The Member of Parliament (MP) for Manhyia South, Dr. Matthew Opoku Prempeh, has appealed to the Speaker to invite to the House, Bank of Ghana (BoG) and the Securities and Exchange Commission (SEC), over the intended sale of ADB shares to the public.

“Mr. Speaker, in your planning to bring adb, I think we should also allow the Securities and Exchange Commission and the Bank of Ghana to brief us why they are allowing adb to float its shares”, he noted in his submission on the floor of Parliament Friday.

His comment was in support to a concern raised by the MP for Afutu, Alexander Afenyo-Markins, who sought to inquire from the First Deputy Speaker of Parliament, Ebo Barton-Oduro, who was presiding over the affairs of the House why it has kept long to invite ADB for questioning over their intended sale of shares to the public.

The Attorney-General has, meanwhile, observed the bank does need a parliamentary approval for its Initial Public Offer (IPO) in which it is seeking to raise some GHc300million to recapitalize and revamp its operations, to make it very competitive.

Parliament, has learnt, is in the process of inviting management of ADB Bank Ghana Limited for questioning over their IPO initiative. The move follows an objection raised by the Afutu legislator a fortnight ago as to why it was imperative for the bank to seek Parliamentary approval before floating its shares to the public.

While the bank has agreed to meet Parliament, a stakeholder, in their scheme of things, Dr.
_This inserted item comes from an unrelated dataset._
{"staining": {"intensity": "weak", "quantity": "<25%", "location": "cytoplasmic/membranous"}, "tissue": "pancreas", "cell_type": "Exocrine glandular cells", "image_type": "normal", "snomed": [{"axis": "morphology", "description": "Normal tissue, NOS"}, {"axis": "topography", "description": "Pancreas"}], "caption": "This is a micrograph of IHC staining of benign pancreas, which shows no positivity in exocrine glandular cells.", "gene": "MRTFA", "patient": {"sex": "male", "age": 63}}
Matthew Opoku Prempeh thinks it would be better to also bring onboard the BoG, which is the regulator of the banking industry and the SEC, which is the apex regulatory body in the securities market.

The lawmaker believes that Parliament’s engagement with the BoG and SEC would enable members better appreciate all the issues surrounding the bank’s Initial Public Offer (IPO) initiative.

“ADB alone should not come and tell us their own story and just live it like that. The regulating agencies must be part of this engagement exercise”, he added.